VIRAL LOAD, Bashed Fucking Skull (1997, demo)

The skull:
My uncle has always been an early adopter type. Whatever was the hot new gadget, he got it, and made the most out of it. In the early days of PCs, he was fond of a program called Print Shop. It was a primitive graphics package primarily used to create greeting cards and flyers for bake sales and other ephemera. Early versions were, of course, monochrome and designed for use with dot matrix printers. Anyway, we would often get birthday cards or whatnot created in Print Shop, in all their stock graphics glory. You couldn’t do a lot with Print Shop, and Photo Shop it most certainly wasn’t, and pretty quickly a seasoned user of the software would find himself creating basically the same images as everyone else, because basically you had no choice.
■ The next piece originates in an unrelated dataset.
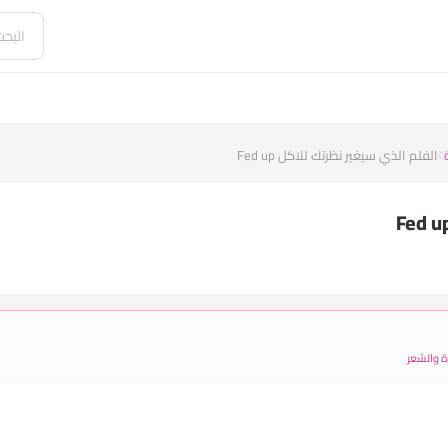
الفلم الذي سيغير نظرتك للاكل Fed up
ة والشعر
Print Shop lived on through the early days of color inkjet printers, but it eventually proved so limiting (and its output so ghastly) that it faded into the mists of pre-internet legend. But I guess at least one person was still using it in 1997, because this cover, with its plastic images, the corny squished skulls on the back of the J-card, the bizarre phantasmagoria of a background, the shitty extruded font, etc., could only have been made in Print Shop. I applaud that last, lonely user, who in his DIY zeal to get his music heard, conceived and delivered unto this world a Big Dumb Skull as gloriously stupid as this. The world is unlikely to see finer in these late technodystopian days.

The music:
Oh man, I am totally psyched for this. Eastern European heavy metal at its finest. Lemme just cue this up and hit play… Uh. Wait. There must be some mistake. This doesn’t appear to be the decades-late Croatian answer to Tygers of Pan Tang. This is some kind of shitty brutal death metal? With a drum machine? What the fuck? Now the cover doesn’t make sense AT ALL. This is the sort of idiot gore metal that demands a cover of, I dunno, lacerated tits or something. Something that combines pimply misogyny with a ton of blood. This cover isn’t going to offend anyone (except those last few old ladies still clutching their pearls at swear words) and it utterly fails to represent Viral Load honestly. Then again, if you really knew what you were in for, you’d never listen to this, so maybe the Trojan Horse strategy was a wise one. Sucker people in with the promise of totally unironic metal and then when they least expect it, BAM, you hit them with your half-assed Skinless worship. That’s almost certainly giving Viral Load too much credit for cleverness, but literally nothing else could possibly explain the marriage of this music and this cover. It’s a fucked-up world, though.